Del tutto ovvio accennare all’alto livello raggiunto con star della danza che

si susseguono sul suo palcoscenico: Maurice Béjart, Rudolf Nureyev,

Margot Fonteyn, Michail Barisˇnikov, Carolyn Carlson, Roland Petit,

Carla Fracci, Patrick Dupond, Noella Pontois, Antonio Gades, Luciana

Savignano, Pina Baush, Micha von Hoecke, Maguy Marin, Alessandra

Ferri, Martha Graham, Alvin Ailey, Pina Baush. Del pari interessante per

le ricadute davvero ‘spettacolari’ furono i recital di cantanti famosissimi

con Frank Sinatra, Liza Minelli, Jerry Lewis. Utile accennare anche al

settore-prosa con la presenza di spettacoli firmati dagli artisti di fama

internazionale Dario Fo, Tadeus Kantor, Giorgio Strehler, Jerome Savary,

Carmelo Bene, Mario Martone, Glauco Mauri, Lindsay Kemp.

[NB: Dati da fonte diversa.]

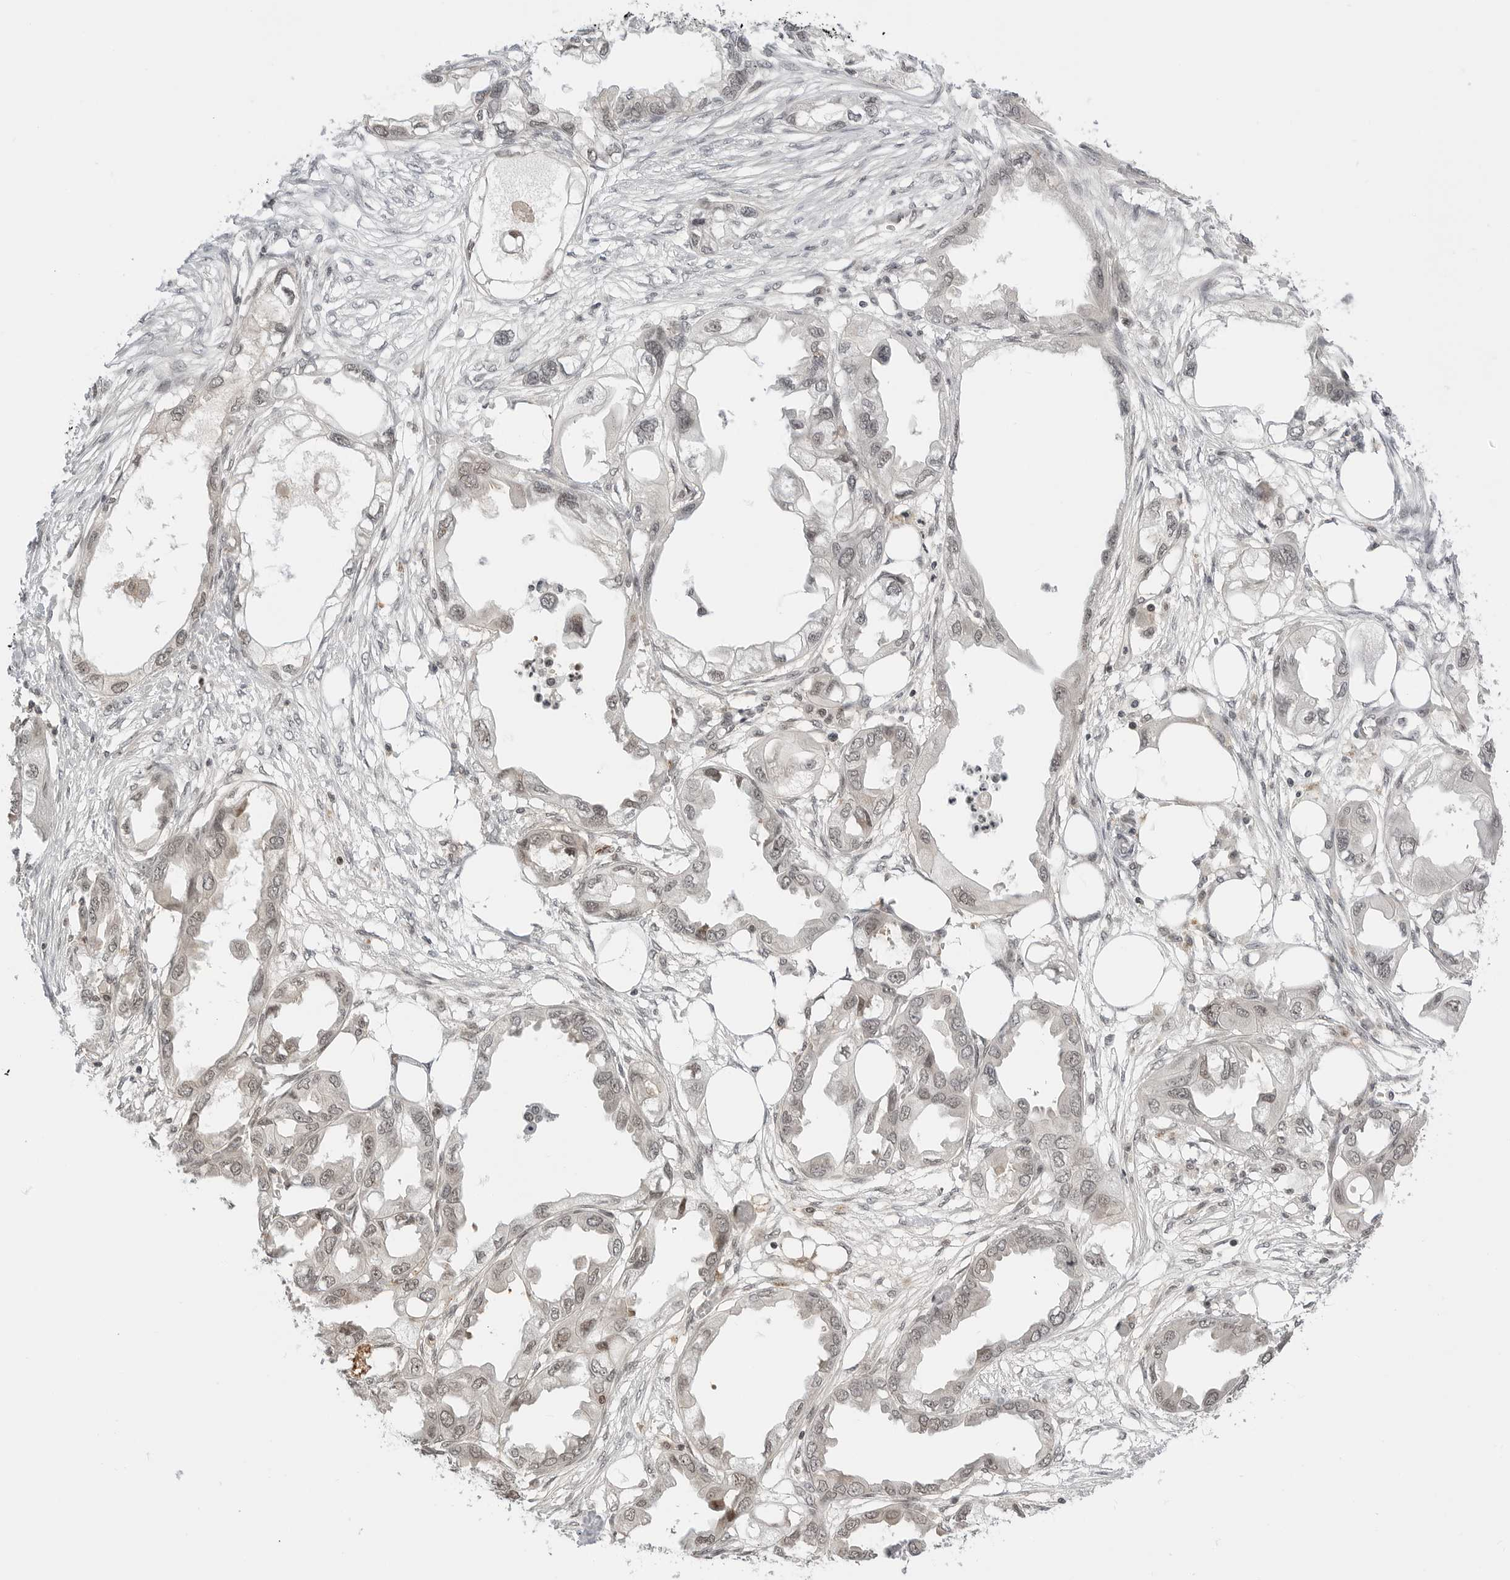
{"staining": {"intensity": "weak", "quantity": "<25%", "location": "nuclear"}, "tissue": "endometrial cancer", "cell_type": "Tumor cells", "image_type": "cancer", "snomed": [{"axis": "morphology", "description": "Adenocarcinoma, NOS"}, {"axis": "morphology", "description": "Adenocarcinoma, metastatic, NOS"}, {"axis": "topography", "description": "Adipose tissue"}, {"axis": "topography", "description": "Endometrium"}], "caption": "The histopathology image displays no significant expression in tumor cells of endometrial cancer.", "gene": "C8orf33", "patient": {"sex": "female", "age": 67}}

Il passo conseguente è quello di dotarsi di una propria orchestra e di un

proprio coro, stabili, quale condizione indispensabile per il salto di qualità

verso il riconoscimento di 13° Ente Lirico italiano.

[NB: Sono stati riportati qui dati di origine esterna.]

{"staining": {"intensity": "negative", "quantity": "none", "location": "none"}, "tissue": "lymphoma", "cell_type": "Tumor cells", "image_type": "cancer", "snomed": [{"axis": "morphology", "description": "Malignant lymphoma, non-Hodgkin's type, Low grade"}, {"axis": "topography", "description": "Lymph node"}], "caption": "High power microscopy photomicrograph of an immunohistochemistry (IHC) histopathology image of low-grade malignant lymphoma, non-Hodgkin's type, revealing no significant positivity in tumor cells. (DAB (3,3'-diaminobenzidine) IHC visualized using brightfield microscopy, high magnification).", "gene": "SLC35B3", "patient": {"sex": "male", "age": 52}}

Ma dopo dieci anni, ininterrotti, di tale grande ‘festa dello spettacolo’ che

aveva assicurato, senza ombra di dubbio, un miglioramento del tessuto

culturale generale pugliese in specie giovanile, ecco che una notte di

tregenda, il 27 ottobre 1991, manda tutto letteralmente in fumo, al culmine

di una parabola ascensionale apparentemente inarrestabile. Un vulnus che,

al di là delle implicazioni personali che travolgono il giovane gestore, si

accentua ancora di più quella «epopea» del politeama Petruzzelli che

aveva intelligentemente abbracciato tutti i generi di spettacolo e tutti i

pubblici possibili e che era tornato a brillare di luce propria nelle mani di

un management giovane che ne aveva assicurato il successo

internazionale.

Per intanto, il panorama della musica barese si presentava annichilito in

mancanza di una sponda ragguardevole, anzi della sponda per eccellenza

che assicurava lavoro e prospettive di lavoro artistico alla massa di


diplomati provenienti dai cinque conservatori musicali regionali.

L’orchestra e il coro del fu teatro, mezzo ineludibile per essere struttura di

produzione, smobilitano senza che nessuno, né tanto meno i partiti politici

e le organizzazioni sindacali, capiscano che non è il caso di aggiungere

alla distruzione materiale la distruzione artistica e professionale. La musica

colta locale entra pertanto in un oscuro tunnel che non lascia speranza e

solamente le storiche associazioni musicali private cittadine (Camerata,

Collegium Musicum, Fondazione) continuano a reggere la sfida ora

diversificando al massimo le loro proposte e forse un po’ imitando quel

Petruzzelli degli anni Ottanta con programmazioni ballettistiche, di jazz e

recital di cantanti di musica leggera. Resta insoluto l’affaire della

ricostruzione dell’«immobile» che si scopre ferito, ma non a morte. Infatti,

le strutture esterne hanno resistito al fuoco e la sola sala interna è solo

fortemente danneggiata al contrario della cupola imponente e bellamente

affrescata in puro stile liberty che è tutta crollata.

Si inizia un balletto senza fine con ministri, direttori generali del

competente ministero, ispettori della Soprintendenza che si succedono

escogitando soluzioni improbabili per una soluzione che invece è sotto gli

occhi di tutti. La questione è sempre la solita: può un bene culturale storico

e di uso pubblico, per di più governato per la gran parte grazie a danaro

pubblico, continuare a restare in mano private? Tuttavia con

un’improvvisa svolta, alla fine del 2006 e facendo leva sul dato storico che

il ‘Petruzzelli’ sorgeva e sorge su suolo pubblico, si dà corso all’esproprio

forzato del bene materiale e si avviano i lavori di ricostruzione col

concorso, appunto, degli enti locali e del ministero dello Spettacolo. Una

accelerazione che porta in breve, e insperatamente, al risorgimento del

teatro: esso rivive sulle proprie ceneri come araba fenice e viene riaperto

alla fine del 2009 dopo un riuscito restauro totale: il nuovo Petruzzelli

degli anni Duemila passa quindi, e totalmente, alla mano pubblica. Esso

può in tal modo finalmente entrare nel novero delle Fondazioni Lirico-

Sinfoniche italiane tenendo ferma la caratteristica portante della sua

attività che, per legge, deve essere esclusivamente legata alla produzione

di opere liriche e di concerti sinfonici. In un certo senso dunque, si torna

indietro, all’oggi di una rassicurante «quiete dopo la tempesta».